Stored data:
=== Begin Enclosure ===
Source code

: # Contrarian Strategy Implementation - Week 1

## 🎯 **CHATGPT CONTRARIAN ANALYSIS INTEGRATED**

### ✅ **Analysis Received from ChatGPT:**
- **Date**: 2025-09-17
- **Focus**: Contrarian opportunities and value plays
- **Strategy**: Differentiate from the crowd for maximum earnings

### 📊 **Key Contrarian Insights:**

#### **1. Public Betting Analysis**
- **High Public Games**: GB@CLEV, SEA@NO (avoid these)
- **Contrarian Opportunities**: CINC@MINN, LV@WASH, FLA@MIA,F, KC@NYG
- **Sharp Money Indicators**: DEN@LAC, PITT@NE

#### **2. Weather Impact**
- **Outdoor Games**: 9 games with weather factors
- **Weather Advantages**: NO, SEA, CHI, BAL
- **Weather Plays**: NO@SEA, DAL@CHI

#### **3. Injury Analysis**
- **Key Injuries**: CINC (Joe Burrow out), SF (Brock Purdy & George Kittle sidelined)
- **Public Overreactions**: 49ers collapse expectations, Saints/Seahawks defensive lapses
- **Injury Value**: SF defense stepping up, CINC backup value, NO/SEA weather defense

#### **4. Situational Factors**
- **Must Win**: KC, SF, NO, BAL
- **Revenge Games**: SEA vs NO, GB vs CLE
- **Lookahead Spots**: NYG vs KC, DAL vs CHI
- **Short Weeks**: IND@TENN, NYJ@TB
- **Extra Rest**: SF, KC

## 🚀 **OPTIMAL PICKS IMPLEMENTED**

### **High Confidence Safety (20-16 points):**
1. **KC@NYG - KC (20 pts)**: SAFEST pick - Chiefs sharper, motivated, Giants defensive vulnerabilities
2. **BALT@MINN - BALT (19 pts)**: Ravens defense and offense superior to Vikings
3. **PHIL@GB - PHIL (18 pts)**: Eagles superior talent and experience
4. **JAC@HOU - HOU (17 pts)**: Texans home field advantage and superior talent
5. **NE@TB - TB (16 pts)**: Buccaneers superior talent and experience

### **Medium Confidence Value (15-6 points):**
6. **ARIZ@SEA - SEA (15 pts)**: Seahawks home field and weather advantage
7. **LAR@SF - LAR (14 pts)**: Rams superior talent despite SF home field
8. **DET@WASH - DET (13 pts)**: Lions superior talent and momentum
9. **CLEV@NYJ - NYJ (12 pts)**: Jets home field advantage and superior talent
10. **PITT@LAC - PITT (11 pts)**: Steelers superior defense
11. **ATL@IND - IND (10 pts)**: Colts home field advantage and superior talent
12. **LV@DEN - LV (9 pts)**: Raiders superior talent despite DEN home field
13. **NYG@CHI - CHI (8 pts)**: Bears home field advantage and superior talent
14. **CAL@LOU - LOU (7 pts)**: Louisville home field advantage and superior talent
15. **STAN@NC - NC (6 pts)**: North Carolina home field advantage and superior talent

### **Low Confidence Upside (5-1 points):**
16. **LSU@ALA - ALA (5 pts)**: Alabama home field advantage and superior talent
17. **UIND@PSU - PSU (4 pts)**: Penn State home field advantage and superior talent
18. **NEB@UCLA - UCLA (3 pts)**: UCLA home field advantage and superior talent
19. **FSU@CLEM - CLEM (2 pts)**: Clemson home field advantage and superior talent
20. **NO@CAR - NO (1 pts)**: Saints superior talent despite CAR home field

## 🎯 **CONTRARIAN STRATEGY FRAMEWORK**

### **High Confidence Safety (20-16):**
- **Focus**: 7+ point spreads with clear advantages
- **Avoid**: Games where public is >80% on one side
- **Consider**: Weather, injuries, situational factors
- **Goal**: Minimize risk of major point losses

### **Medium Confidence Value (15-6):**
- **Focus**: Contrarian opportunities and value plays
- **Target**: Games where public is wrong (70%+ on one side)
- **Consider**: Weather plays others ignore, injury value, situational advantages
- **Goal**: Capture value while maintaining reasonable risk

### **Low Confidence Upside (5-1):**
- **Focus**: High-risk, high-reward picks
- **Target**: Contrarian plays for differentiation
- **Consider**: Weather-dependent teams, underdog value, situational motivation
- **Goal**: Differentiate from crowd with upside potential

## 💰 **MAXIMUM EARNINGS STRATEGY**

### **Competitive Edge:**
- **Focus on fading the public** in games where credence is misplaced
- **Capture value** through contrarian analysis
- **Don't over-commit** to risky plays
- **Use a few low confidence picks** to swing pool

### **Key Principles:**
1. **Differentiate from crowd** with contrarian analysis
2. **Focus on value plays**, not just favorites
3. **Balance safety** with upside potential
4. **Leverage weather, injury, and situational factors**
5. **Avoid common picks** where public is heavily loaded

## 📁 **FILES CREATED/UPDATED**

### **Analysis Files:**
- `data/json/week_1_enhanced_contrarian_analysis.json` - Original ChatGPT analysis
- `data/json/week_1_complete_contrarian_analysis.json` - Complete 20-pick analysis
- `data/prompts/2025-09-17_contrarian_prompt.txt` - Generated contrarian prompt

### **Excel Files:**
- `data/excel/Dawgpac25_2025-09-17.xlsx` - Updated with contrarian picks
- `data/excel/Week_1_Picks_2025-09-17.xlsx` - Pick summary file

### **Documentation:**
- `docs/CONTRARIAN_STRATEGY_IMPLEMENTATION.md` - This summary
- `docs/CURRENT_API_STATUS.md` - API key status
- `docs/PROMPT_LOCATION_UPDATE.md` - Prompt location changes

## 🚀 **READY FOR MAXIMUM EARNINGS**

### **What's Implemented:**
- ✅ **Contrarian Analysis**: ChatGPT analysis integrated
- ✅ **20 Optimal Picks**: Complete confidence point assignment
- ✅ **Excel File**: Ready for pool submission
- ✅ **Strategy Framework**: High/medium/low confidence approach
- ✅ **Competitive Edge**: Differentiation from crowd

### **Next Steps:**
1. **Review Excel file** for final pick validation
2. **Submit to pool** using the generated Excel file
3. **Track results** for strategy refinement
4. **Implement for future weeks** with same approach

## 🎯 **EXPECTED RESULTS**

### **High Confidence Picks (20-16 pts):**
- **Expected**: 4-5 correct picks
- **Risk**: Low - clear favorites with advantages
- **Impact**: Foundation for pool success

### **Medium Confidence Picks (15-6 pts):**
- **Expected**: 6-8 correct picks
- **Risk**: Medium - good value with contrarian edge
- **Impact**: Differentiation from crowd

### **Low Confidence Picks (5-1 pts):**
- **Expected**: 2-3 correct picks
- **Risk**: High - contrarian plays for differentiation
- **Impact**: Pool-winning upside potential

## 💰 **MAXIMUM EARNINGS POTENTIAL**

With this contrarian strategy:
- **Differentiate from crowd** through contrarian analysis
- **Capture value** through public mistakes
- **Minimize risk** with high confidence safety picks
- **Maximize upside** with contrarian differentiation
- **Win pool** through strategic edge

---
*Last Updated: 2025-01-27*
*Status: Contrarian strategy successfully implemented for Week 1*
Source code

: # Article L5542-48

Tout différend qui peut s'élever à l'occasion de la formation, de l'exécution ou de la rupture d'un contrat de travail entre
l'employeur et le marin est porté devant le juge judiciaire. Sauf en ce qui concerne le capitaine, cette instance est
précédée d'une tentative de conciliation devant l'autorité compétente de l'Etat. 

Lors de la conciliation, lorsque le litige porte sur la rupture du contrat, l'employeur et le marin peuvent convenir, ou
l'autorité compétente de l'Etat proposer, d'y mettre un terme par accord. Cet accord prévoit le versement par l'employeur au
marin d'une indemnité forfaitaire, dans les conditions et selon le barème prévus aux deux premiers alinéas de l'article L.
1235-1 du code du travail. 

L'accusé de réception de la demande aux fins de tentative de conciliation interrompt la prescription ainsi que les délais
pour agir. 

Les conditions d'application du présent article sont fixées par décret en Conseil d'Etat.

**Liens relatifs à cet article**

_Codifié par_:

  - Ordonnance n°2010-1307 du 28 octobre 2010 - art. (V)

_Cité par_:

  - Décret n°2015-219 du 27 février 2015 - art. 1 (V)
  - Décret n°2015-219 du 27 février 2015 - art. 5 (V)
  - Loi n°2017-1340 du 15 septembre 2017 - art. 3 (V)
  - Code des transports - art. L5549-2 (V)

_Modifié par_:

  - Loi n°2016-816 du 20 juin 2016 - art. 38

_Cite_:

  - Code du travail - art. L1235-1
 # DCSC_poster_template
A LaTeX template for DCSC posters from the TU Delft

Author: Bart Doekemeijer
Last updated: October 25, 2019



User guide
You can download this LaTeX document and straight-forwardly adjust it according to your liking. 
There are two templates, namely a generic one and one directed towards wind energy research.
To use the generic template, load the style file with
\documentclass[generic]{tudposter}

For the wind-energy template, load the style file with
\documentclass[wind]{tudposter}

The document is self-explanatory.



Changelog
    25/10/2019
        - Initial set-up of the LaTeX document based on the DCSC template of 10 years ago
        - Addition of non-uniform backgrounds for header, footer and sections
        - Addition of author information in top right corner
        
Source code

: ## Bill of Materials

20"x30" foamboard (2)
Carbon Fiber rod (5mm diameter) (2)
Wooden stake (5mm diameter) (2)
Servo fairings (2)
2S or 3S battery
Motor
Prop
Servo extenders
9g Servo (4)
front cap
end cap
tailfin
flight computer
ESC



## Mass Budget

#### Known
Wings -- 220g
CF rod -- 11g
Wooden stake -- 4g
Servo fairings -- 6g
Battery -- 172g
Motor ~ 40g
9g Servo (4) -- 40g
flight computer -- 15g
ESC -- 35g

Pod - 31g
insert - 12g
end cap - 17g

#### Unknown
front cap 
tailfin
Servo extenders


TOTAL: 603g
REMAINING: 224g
=== End Enclosure ===
→ What you are asked to do
Give only the number of lines in the data that hold the string "Differentiate".

→ Response
4